Good news from the Baltic shows that clean up efforts have been rewarded
The Helsinki Commission (HELCOM), the organisation which promotes the prevention of pollution into the Baltic Sea has announced that the region has reached its 50% reduction goal.
In 1988, the environment ministers of all the countries bordering the Baltic Sea declared their goal of reducing 47 hazardous substances, such as dioxins and antifouling agents, into the Sea by 50%. According to a report released by the organisation which investigated 72 hazardous substances, the discharges of substances into the Baltic Sea has been largely reduced since then using both legal means and production processes and retention systems which, in the case of a number of countries have been brought about by profound socio-economic changes, such as in Lithuania and Estonia. The use of leaded vehicle fuel, for example, has significantly decreased in all of the countries, and even phased out in some regions.

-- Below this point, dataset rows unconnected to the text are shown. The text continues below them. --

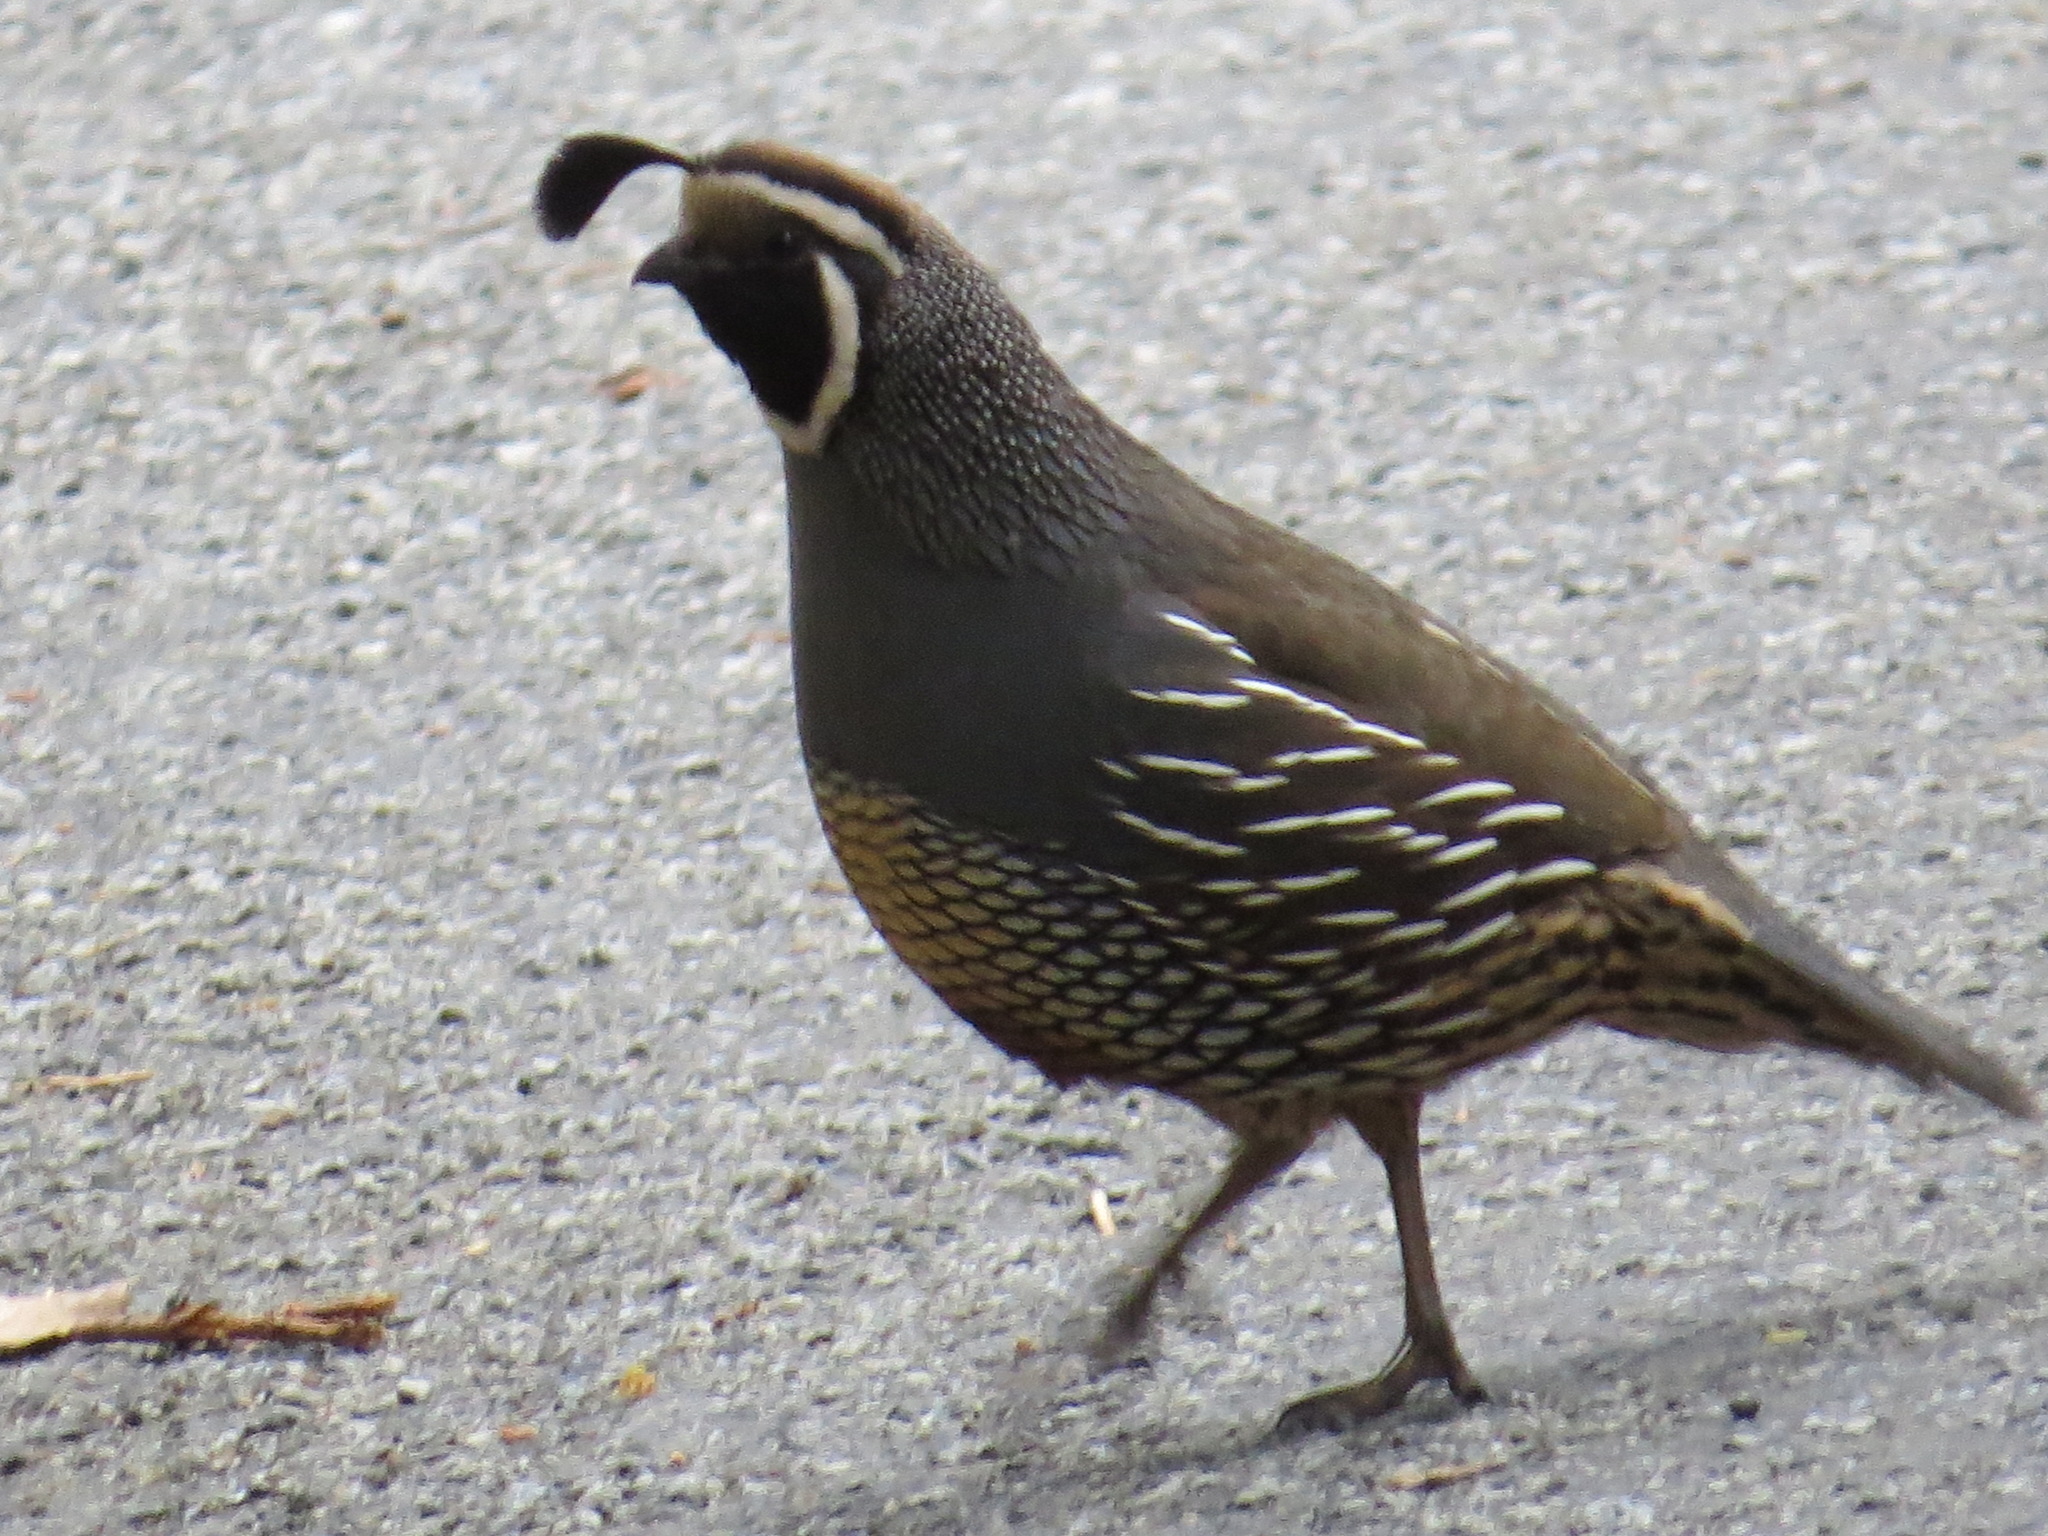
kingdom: Animalia
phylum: Chordata
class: Aves
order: Galliformes
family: Odontophoridae
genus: Callipepla
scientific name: Callipepla californica
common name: California quail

“We appreciate the achievements by our contracting parties,” said HELCOM Chairman Peter Ehlers. “But having reached the 50% reduction goal is only the first step in the right direction. We must reduce discharges, emissions, and losses of hazardous substances even further.”
High concentrations of hazardous substances do still remain in the Baltic Sea, says HELCOM, which now aims to phase out discharges and emissions of such substances entirely by 2020.
The Nordic Council of Ministers has also announced this week that the traditional perception that the Baltic is cleaner on the northern side is not quite true, with the water along the coast of Estonia now being considerably cleaner than along the Finnish coast (see related story).